Over temperature protection

[nono]

These days I'm designing a high power audio amplifier. I'm thinking of using a thermistor for identifying excessive temperature in power transistors. There are two types of thermistors available in the market as NTC and PTC thermistors . Im not sure which type is most suitable for the application. Can someone help me?

[Thecomedian]

PTCs increase in resistance with heat. NTCs decrease in resistance with heat. If you want thermal protection for something getting hot, PTC. If you want thermal protection against "surge" as a high voltage or current is switched on, use NTC.

http://en.wikipedia.org/wiki/Resistance_thermometer#Values_for_various_popular_resistance_thermometers

[nono]

Thanks for your help.

[earthtonesaudio]

Whatever type you use, take a look at the rise/fall times.  Depending on how you intend to protect, you may want a faster or slower response.

Also note that for best accuracy you have to put the thermistor in direct thermal contact with the hot thing, which may require special hardware.

I recall taking apart a power supply that had the thermistor bolted to the heatsink right next to one of the power transistors, so that's one possible way.

[R.G.]

All very good advice.

NTCs have pretty smooth changes in resistance per change in temperature, so they are very good for set-to-any-temp trip points. PTCs tend to have a more sudden transition, where they're low(ish) resistance up to some temperature, then the resistance increases dramatically with each increase in temperature. That makes them better suited to applications where you know ahead of time exactly the temperature you want them to "trip" at.
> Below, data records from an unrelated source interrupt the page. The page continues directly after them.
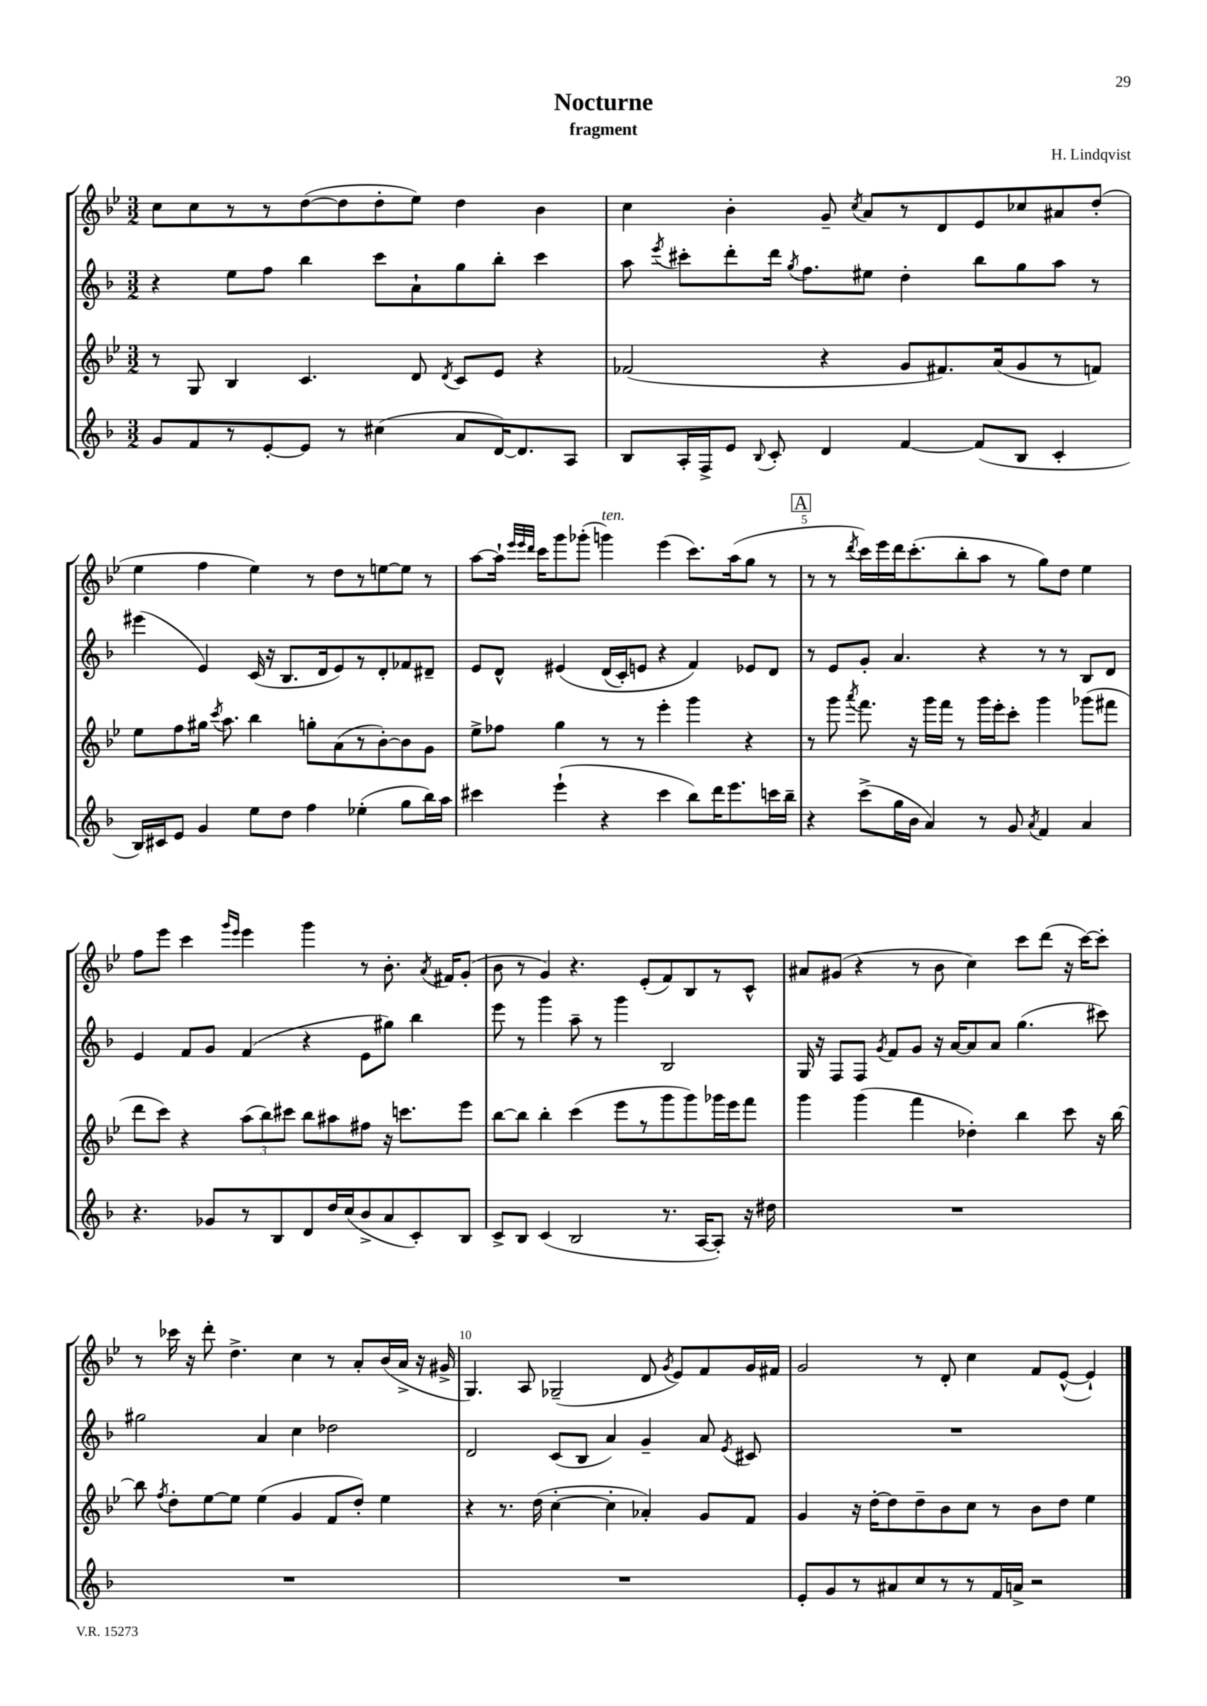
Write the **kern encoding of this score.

**kern	**kern	**kern	**kern
*staff4	*staff3	*staff2	*staff1
*clefG2	*clefG2	*clefG2	*clefG2
*k[b-]	*k[b-e-]	*k[b-]	*k[b-e-]
*M3/2	*M3/2	*M3/2	*M3/2
8g	8r	4r	8cc
8f	8G	.	8cc
8r	4B-	8ee	8r
[8e'	.	8ff	8r
8e]	4.c	4bb-	([8dd
8r	.	.	8dd]
(4cc#	.	8ccc	8dd'
.	8d	8a`	8ee-)
.	8qd	.	.
8a	8c	8gg	4dd
[16d)	8e-	8bb-'	.
8.d]	.	.	.
.	4r	4ccc	4b-
8A	.	.	.
=	=	=	=
8B-	(2f-	8aa	4cc
.	.	8qeee	.
16A'	.	8ccc#'	.
16F^	.	.	.
8e	.	8ddd'	4b-'
8qqB-	.	.	.
8c'	.	16ddd	.
.	.	8qgg	.
.	.	8.ff	.
4d	4r	.	8g~
.	.	.	8qcc
.	.	8ee#	8a
[4f	8g	4dd'	8r
.	8.f#)	.	8d
(8f]	.	8bb-	8e-
.	(16a	.	.
8B-	8g	8gg	8cc-
4c'	8r	8aa	8a#
.	8f)	8r	(8dd'
=	=	=	=
16B-)	8ee-	(4eee#	4ee-
16c#	.	.	.
8e	8ff	.	.
4g	16gg#	4e)	4ff
.	8qccc	.	.
.	8.aa	.	.
8ee	4bb-	(16c	4ee-)
.	.	16r	.
8dd	.	8.B-	.
4ff	8gg'	.	8r
.	.	16d	.
.	(8a	8e)	8dd
(4ee-'	8r	8r	8r
.	[8b-')	8d'	[8ee
8gg	8b-]	8f-	8ee]
16bb-)	8g	8d#~	8r
16aa	.	.	.
=	=	=	=
4ccc#	8ee-^	8e	[8aa
.	8ff-	8d^^	16aa`]
.	.	.	32qqeee-
.	.	.	32qqeee-
.	.	.	32qqddd
.	.	.	16ccc
(4eee`	4gg	&(4e#	8ggg
.	.	.	(8ggg-'
4r	8r	(16d	4ggg)
.	.	16c')	.
.	8r	8e	.
4ccc#	4eee-'	4r	(4eee-
8bb-)	4ggg	4f&)	8.ccc)
16ddd	.	.	.
8.eee	.	.	(16aa
.	4r	8e-	8gg
16ccc	.	8d	8r
16bb-~	.	.	.
=	=	=	=
4r	8r	8r	8r
.	8ggg	8e	8r
.	8qaaa	.	8qddd
(8ccc^	8.fff	8g'	16ccc)
.	.	.	16eee-
16gg	.	4.a	16ddd
16b-	16r	.	(8.ccc'
4a)	16ggg	.	.
.	16fff	.	.
.	8r	.	8bb-'
8r	16ggg	4r	8aa
.	16eee-'	.	.
8g	8ccc'	.	8r
8qa	.	.	.
4f	4ggg	8r	8gg)
.	.	8r	8dd
4a	(8ggg-	8B-	4ee-
.	8fff#	8d	.
=	=	=	=
4.r	8ddd	4e	8ff
.	8ccc)	.	8eee-
.	4r	8f	4ccc
8g-	.	8g	.
.	.	.	16qqggg
.	.	.	16qqeee-
8r	(12aa	(4f	4eee-
.	12bb-)	.	.
8B-	.	.	.
.	12ccc#	.	.
8d	8bb-	4r	4ggg
16dd	8aa#	.	.
(16cc	.	.	.
8b-^	8ff#	8e	8r
8a	16r	8gg#)	8.b-'
.	8.ccc	.	.
8c')	.	4bb-	.
.	.	.	8qa
.	.	.	16f#
8B-	8eee-	.	(8g'
=	=	=	=
8c^	[8bb-	8eee	8b-
8B-	8bb-]	8r	8r
(4c	4bb-'	4ggg	4g)
2B-	(4ccc	8aa~	4.r
.	.	8r	.
.	8eee-	4ggg	.
.	8r	.	(8e-'
8.r	8ggg	2B-	8f)
.	8ggg)	.	8B-
[16A	.	.	.
8A'])	16ggg-	.	8r
.	16eee-	.	.
16r	8fff	.	8c^^
16dd#	.	.	.
=	=	=	=
1.r	4ggg	16G	8a#
.	.	16r	.
.	.	8F	(8g#
.	(4ggg	8F	4r
.	.	8qg	.
.	.	8f	.
.	4fff	8g	8r
.	.	16r	8b-
.	.	[16a	.
.	4dd-')	8a]	4cc)
.	.	8a	.
.	4bb-	(4.gg	8ccc
.	.	.	(8ddd
.	8ccc	.	16r
.	.	.	[16ccc)
.	16r	8ccc#)	8ccc']
.	[16bb-	.	.
=	=	=	=
1.r	8bb-]	2gg#	8r
.	8qff	.	.
.	8dd'	.	16ccc-
.	.	.	16r
.	[8ee-	.	8ddd'
.	8ee-]	.	4.dd^
.	(4ee-	4a	.
.	4g	4cc	4cc
.	8f	2dd-	8r
.	8dd')	.	8a'
.	4ee-	.	(16b-
.	.	.	16a^
.	.	.	16r
.	.	.	16g#^
=	=	=	=
1.r	4r	2d	4.G)
.	8.r	.	.
.	.	.	8A
.	(16dd	.	.
.	[4cc'	(8c	(2G-~
.	.	8B-	.
.	4cc']	4a)	.
.	4a-')	4g~	8d
.	.	.	8qg
.	.	.	8e-)
.	8g	8a	8f
.	.	8qe	.
.	8f	8c#	16g
.	.	.	16f#
=	=	=	=
8e'	4g	1.r	2g
8g	.	.	.
8r	16r	.	.
.	[16dd'	.	.
8a#	8dd]	.	.
8cc	8dd~	.	8r
8r	8b-	.	8d'
8r	8cc	.	4cc
16f	8r	.	.
16a^	.	.	.
2r	8b-	.	8f
.	8dd	.	([8e-^^
.	4ee-	.	4e-`])
==	==	==	==
*-	*-	*-	*-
I would probably go for the NTC for the easier adjustability as long as the supervisory circuits that read the NTC were easy to adapt to it and also easy to adapt to doing whatever shutdown/cool-off method you're using.
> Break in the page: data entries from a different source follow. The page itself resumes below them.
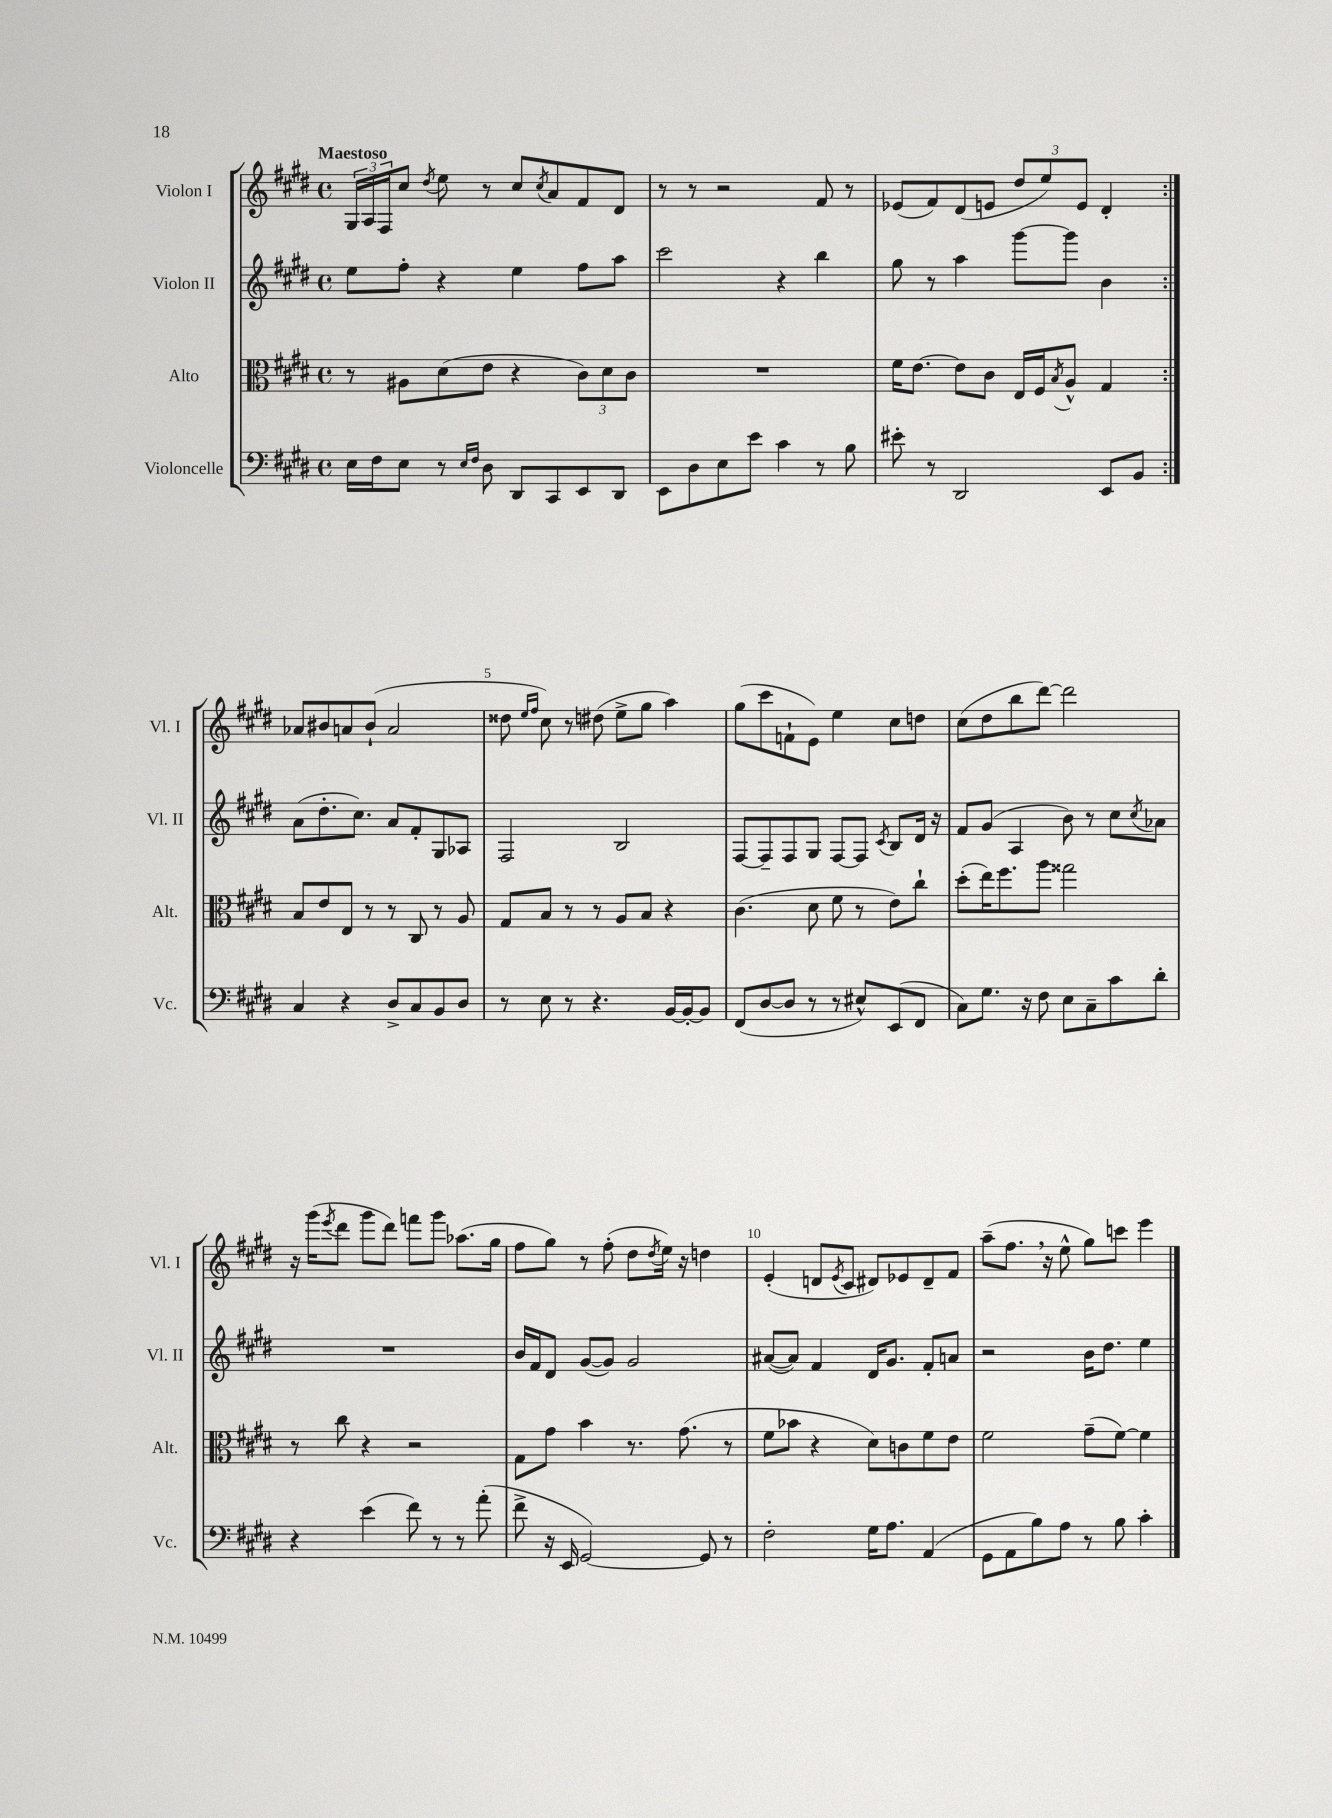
<<
\new StaffGroup <<
\new Staff = "s0" \with { instrumentName = "Violon I" shortInstrumentName = "Vl. I" } {
    \clef treble \key e \major \defaultTimeSignature \time 4/4 \tempo "Maestoso"
    \repeat volta 2 { \tuplet 3/2 { gis16 a16 fis16 } cis''8 \acciaccatura { dis''8 } e''8 r8 cis''8 \acciaccatura { cis''8 } a'8 fis'8 dis'8 |
    r8 r8 r2 fis'8 r8 |
    ees'8( fis'8) dis'8( e'8 \tuplet 3/2 { dis''8 e''8) e'8 } dis'4-. | }
    aes'8 bis'8 a'8 bis'8-!( a'2 |
    disis''8 \grace { e''16 fis''16 } cis''8) r8 dis''8( e''8-> gis''8 a''4) |
    gis''8( cis'''8 f'8-! e'8) e''4 cis''8 d''8 |
    cis''8( dis''8 b''8 dis'''8~) dis'''2 |
    r16 gis'''16( \acciaccatura { e'''8 } dis'''8 gis'''8 dis'''8) f'''8 gis'''8 aes''8.( gis''16 |
    fis''8 gis''8) r8 fis''8-.( dis''8 \acciaccatura { dis''8 } e''16) r16 d''4 |
    e'4-.( d'8 \acciaccatura { e'8 } cis'8 dis'8) ees'8 dis'8-- fis'8 |
    a''8--( fis''8. \breathe r16 e''8-^ gis''8) c'''8 e'''4 \bar "|." |
}
\new Staff = "s1" \with { instrumentName = "Violon II" shortInstrumentName = "Vl. II" } {
    \clef treble \key e \major \defaultTimeSignature \time 4/4
    \repeat volta 2 { e''8 fis''8-. r4 e''4 fis''8 a''8 |
    cis'''2 r4 b''4 |
    gis''8 r8 a''4 gis'''8~ gis'''8 b'4 | }
    a'8( dis''8.-. cis''8.) a'8 fis'8-. gis8 aes8 |
    fis2 b2 |
    fis8~ fis8-- fis8 gis8 fis8~ fis8 \acciaccatura { cis'8 } b8 dis'16 r16 |
    fis'8 gis'8( a4 b'8) r8 cis''8 \acciaccatura { cis''8 } aes'8 |
    R1 |
    b'16 fis'16 dis'8 gis'8~( gis'8) gis'2 |
    ais'8~( ais'8) fis'4 dis'16 gis'8. fis'8-. a'8 |
    r2 b'16 dis''8. e''4 \bar "|." |
}
\new Staff = "s2" \with { instrumentName = "Alto" shortInstrumentName = "Alt." } {
    \clef alto \key e \major \defaultTimeSignature \time 4/4
    \repeat volta 2 { r8 ais8 dis'8( e'8 r4 \tuplet 3/2 { cis'8) dis'8 cis'8 } |
    R1 |
    fis'16 e'8.~ e'8 cis'8 e16 fis16 \acciaccatura { b8 } a8-^ gis4 | }
    b8 e'8 e8 r8 r8 cis8 r8 a8 |
    gis8 b8 r8 r8 a8 b8 r4 |
    cis'4.( dis'8 fis'8 r8 e'8) cis''8-! |
    dis''8-.( e''16) fis''8. a''8 gisis''2 |
    r8 cis''8 r4 r2 |
    gis8 gis'8 b'4 r8. gis'8.( r8 |
    fis'8 bes'8 r4 dis'8) c'8 fis'8 e'8 |
    fis'2 gis'8--( fis'8~) fis'4 \bar "|." |
}
\new Staff = "s3" \with { instrumentName = "Violoncelle" shortInstrumentName = "Vc." } {
    \clef bass \key e \major \defaultTimeSignature \time 4/4
    \repeat volta 2 { e16 fis16 e8 r8 \grace { e16 fis16 } dis8 dis,8 cis,8 e,8 dis,8 |
    e,8 dis8 e8 e'8 cis'4 r8 b8 |
    eis'8-. r8 dis,2 e,8 b,8 | }
    cis4 r4 dis8-> cis8 b,8 dis8 |
    r8 e8 r8 r4. b,16~ b,16~-. b,8 |
    fis,8( dis8~ dis8 r8 r8 eis8-^) e,8( fis,8 |
    cis8) gis8. r16 fis8 e8 cis8-- cis'8 dis'8-. |
    r4 e'4( fis'8) r8 r8 a'8-.( |
    fis'8-> r16 e,16 gis,2~) gis,8 r8 |
    fis2-. gis16 a8. a,4( |
    gis,8 a,8 b8) a8 r8 b8 cis'4-. \bar "|." |
}
>>
>>
\layout { \context { \Score \override BarNumber.break-visibility = ##(#f #t #t) barNumberVisibility = #(every-nth-bar-number-visible 5) } }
I've thought about this exact question a number of times. Here are few of those thoughts in random order.
- The old standard way to overtemp protect things was with a bimetal snap action temperature switch. These were used to open the incoming AC power. They worked well as long as you could stand the slow-ish time lag between the output devices heating and the switch opening, and were OK with running high voltage AC power (= hummmmmm) around back in your audio signal circuits.
- Silicon diode junctions have a predictable temperature coefficient too. This is why they're often used in bias compensation networks. An extra silicon transistor on the heat sink, perhaps used as a Vbe multiplier to put out a higher voltage, also gives a good temperature signal. It's negative-coefficient too, as its voltage decreases with increasing temperatures.
- There are some three-pin temperature reading ICs designed to work as programmable thermostats. They give you a clean logic high (or low; can't remember) when their temperature crosses a boundary.
All of the temp reading devices except the bimetal switch need some circuitry to feed them the right voltage and sense when an overtemp happens, and then to do the right things about the overtemp happening. Going analog works fine for the NTC, PTC, and semiconductor junctions. Analog also works for the thermostat ICs if you have some way of telling it ahead of time "trip at 73.4C". The analog will consist of some kind of comparator circuit to sense the trip point and then some circuitry to turn power on/off or limit/mute signal, whatever you want to do to cool down.

These days, I'd probably program a PIC to read the temperature device, then do whatever I wanted, but that's only feasible because I've gotten over the hump of being able to simply and easily program a single PIC (or other uC).

[amptramp]

There used to be an item called a Globar resistor that started at high resistance and went lower as it heated up.  It was used to limit the inrush surge in tube televisions.  Since the last tube television (in fact, the last mass produced tube anything) was the 1982 GE Portacolor, these are generally found as new old stock.  There was a version that was plugged into a wall socket and had a socket itself so the globar was in series with whatever you plugged in.  But it served mainly as inrush protection, not as a temperature sensor.

[R.G.]

These are still around as inrush current limiters. They're especially needed for the inputs of switching power supplies where inrushes can be ...huge...

They're pretty common.

But you're right, they're not all that useful as temp sensors, being mostly used in the self-heat mode and fairly massive. For sensing temps, you want low mass to heat quickly.